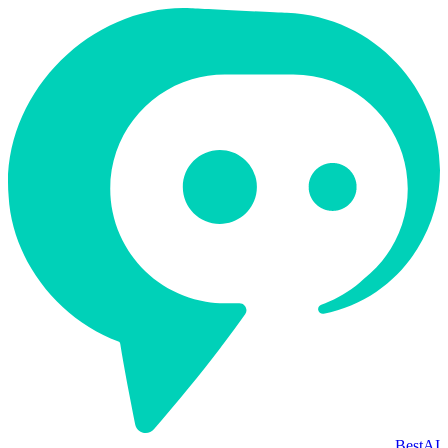
BestAI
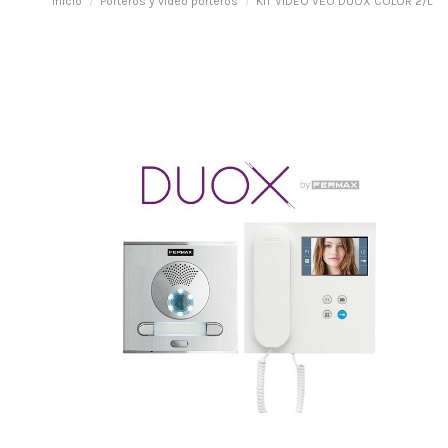
Inicio
Porteros y vídeo porteros
KIT VIDEO VEO DUOX COLOR 2/L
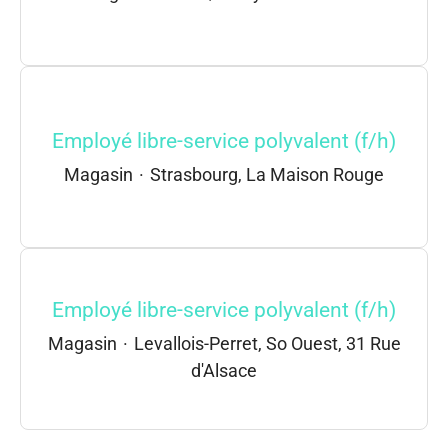
Employé libre-service polyvalent (f/h)
Magasin
·
Strasbourg, La Maison Rouge
Employé libre-service polyvalent (f/h)
Magasin
·
Levallois-Perret, So Ouest, 31 Rue
d'Alsace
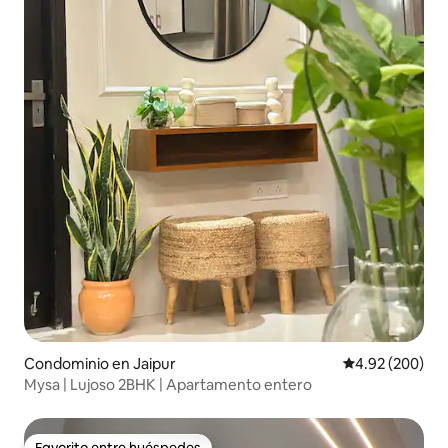
Condominio en Jaipur
Calificación pr
4.92 (200)
Mysa | Lujoso 2BHK | Apartamento entero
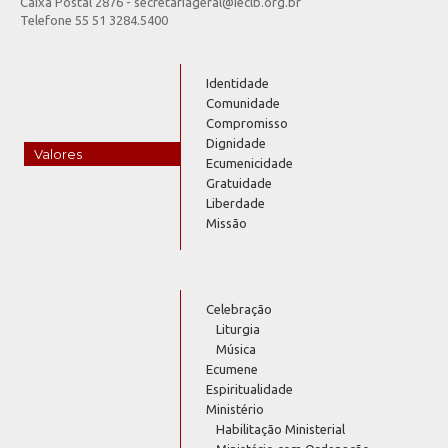
Caixa Postal 2876 - secretariageral@ieclb.org.br
Telefone 55 51 3284.5400
Identidade
Comunidade
Compromisso
Dignidade
Valores
Ecumenicidade
Gratuidade
Liberdade
Missão
Celebração
Liturgia
Música
Ecumene
Espiritualidade
Ministério
Habilitação Ministerial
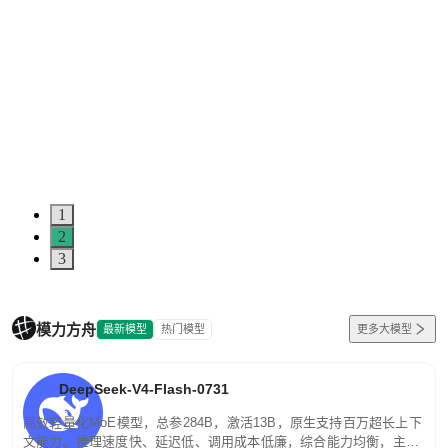
1
2
3
模力方舟
最新模型
热门模型
更多大模型
DeepSeek-V4-Flash-0731
高效轻量化MoE模型，总参284B，激活13B，原生支持百万超长上下
文能力。推理速度快、延迟低、调用成本低廉，综合能力均衡，主打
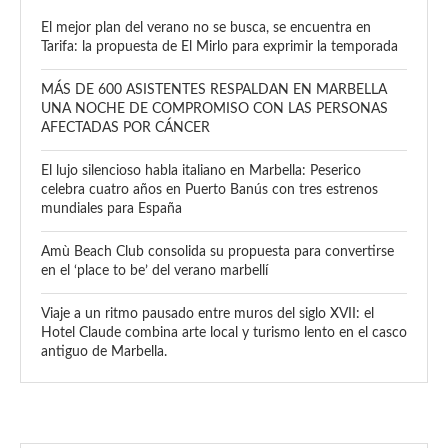
El mejor plan del verano no se busca, se encuentra en
Tarifa: la propuesta de El Mirlo para exprimir la temporada
MÁS DE 600 ASISTENTES RESPALDAN EN MARBELLA
UNA NOCHE DE COMPROMISO CON LAS PERSONAS
AFECTADAS POR CÁNCER
El lujo silencioso habla italiano en Marbella: Peserico
celebra cuatro años en Puerto Banús con tres estrenos
mundiales para España
Amù Beach Club consolida su propuesta para convertirse
en el ‘place to be’ del verano marbellí
Viaje a un ritmo pausado entre muros del siglo XVII: el
Hotel Claude combina arte local y turismo lento en el casco
antiguo de Marbella.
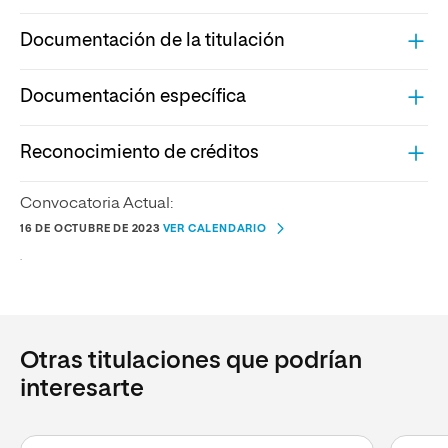
Documentación de la titulación
Documentación específica
Reconocimiento de créditos
Convocatoria Actual:
16 DE OCTUBRE DE 2023
VER CALENDARIO
.
Otras titulaciones que podrían
interesarte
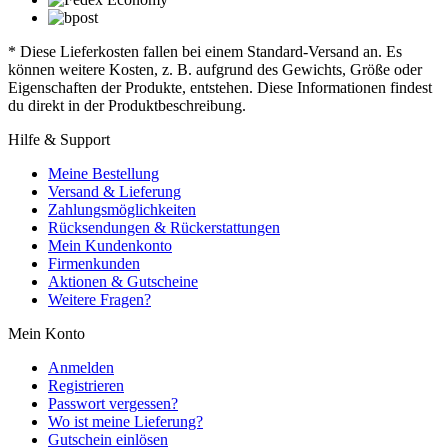
* Diese Lieferkosten fallen bei einem Standard-Versand an. Es
können weitere Kosten, z. B. aufgrund des Gewichts, Größe oder
Eigenschaften der Produkte, entstehen. Diese Informationen findest
du direkt in der Produktbeschreibung.
Hilfe & Support
Meine Bestellung
Versand & Lieferung
Zahlungsmöglichkeiten
Rücksendungen & Rückerstattungen
Mein Kundenkonto
Firmenkunden
Aktionen & Gutscheine
Weitere Fragen?
Mein Konto
Anmelden
Registrieren
Passwort vergessen?
Wo ist meine Lieferung?
Gutschein einlösen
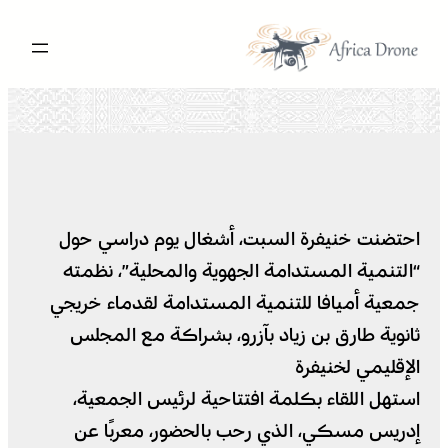
تخطى
إلى
المحتوى
احتضنت خنيفرة السبت، أشغال يوم دراسي حول
“التنمية المستدامة الجهوية والمحلية”، نظمته
جمعية أميافا للتنمية المستدامة لقدماء خريجي
ثانوية طارق بن زياد بآزرو، بشراكة مع المجلس
الإقليمي لخنيفرة
استهل اللقاء بكلمة افتتاحية لرئيس الجمعية،
إدريس مسكي، الذي رحب بالحضور، معربًا عن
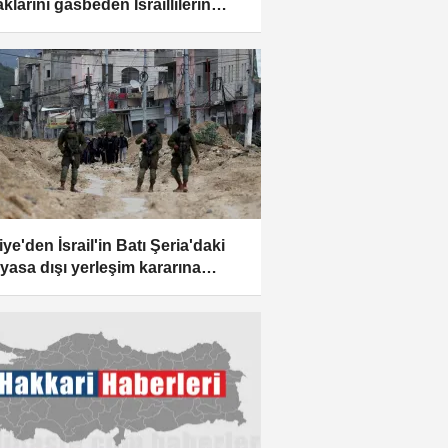
klarını gasbeden İsraillilerin
 Şeria'daki saldırılarına kınama
ye'den İsrail'in Batı Şeria'daki
 yasa dışı yerleşim kararına
ama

### Directions for this task
The material above should be repeated word for word, with every picture omitted.

### Final answer
BestAI
Inicio
Porteros y vídeo porteros
KIT VIDEO VEO DUOX COLOR 2/L
Employé libre-service polyvalent (f/h)
Magasin
·
Strasbourg, La Maison Rouge
Employé libre-service polyvalent (f/h)
Magasin
·
Levallois-Perret, So Ouest, 31 Rue
d'Alsace
Condominio en Jaipur
Calificación pr
4.92 (200)
Mysa | Lujoso 2BHK | Apartamento entero
Caixa Postal 2876 - secretariageral@ieclb.org.br
Telefone 55 51 3284.5400
Identidade
Comunidade
Compromisso
Dignidade
Valores
Ecumenicidade
Gratuidade
Liberdade
Missão
Celebração
Liturgia
Música
Ecumene
Espiritualidade
Ministério
Habilitação Ministerial
1
2
3
模力方舟
最新模型
热门模型
更多大模型
DeepSeek-V4-Flash-0731
高效轻量化MoE模型，总参284B，激活13B，原生支持百万超长上下
文能力。推理速度快、延迟低、调用成本低廉，综合能力均衡，主打
El mejor plan del verano no se busca, se encuentra en
Tarifa: la propuesta de El Mirlo para exprimir la temporada
MÁS DE 600 ASISTENTES RESPALDAN EN MARBELLA
UNA NOCHE DE COMPROMISO CON LAS PERSONAS
AFECTADAS POR CÁNCER
El lujo silencioso habla italiano en Marbella: Peserico
celebra cuatro años en Puerto Banús con tres estrenos
mundiales para España
Amù Beach Club consolida su propuesta para convertirse
en el ‘place to be’ del verano marbellí
Viaje a un ritmo pausado entre muros del siglo XVII: el
Hotel Claude combina arte local y turismo lento en el casco
antiguo de Marbella.
Documentación de la titulación
Documentación específica
Reconocimiento de créditos
Convocatoria Actual:
16 DE OCTUBRE DE 2023
VER CALENDARIO
.
Otras titulaciones que podrían
interesarte
* Diese Lieferkosten fallen bei einem Standard-Versand an. Es
können weitere Kosten, z. B. aufgrund des Gewichts, Größe oder
Eigenschaften der Produkte, entstehen. Diese Informationen findest
du direkt in der Produktbeschreibung.
Hilfe & Support
Meine Bestellung
Versand & Lieferung
Zahlungsmöglichkeiten
Rücksendungen & Rückerstattungen
Mein Kundenkonto
Firmenkunden
Aktionen & Gutscheine
Weitere Fragen?
Mein Konto
Anmelden
Registrieren
Passwort vergessen?
Wo ist meine Lieferung?
Gutschein einlösen
تخطى
إلى
المحتوى
احتضنت خنيفرة السبت، أشغال يوم دراسي حول
“التنمية المستدامة الجهوية والمحلية”، نظمته
جمعية أميافا للتنمية المستدامة لقدماء خريجي
ثانوية طارق بن زياد بآزرو، بشراكة مع المجلس
الإقليمي لخنيفرة
استهل اللقاء بكلمة افتتاحية لرئيس الجمعية،
إدريس مسكي، الذي رحب بالحضور، معربًا عن
klarını gasbeden İsraillilerin
 Şeria'daki saldırılarına kınama
ye'den İsrail'in Batı Şeria'daki
 yasa dışı yerleşim kararına
ama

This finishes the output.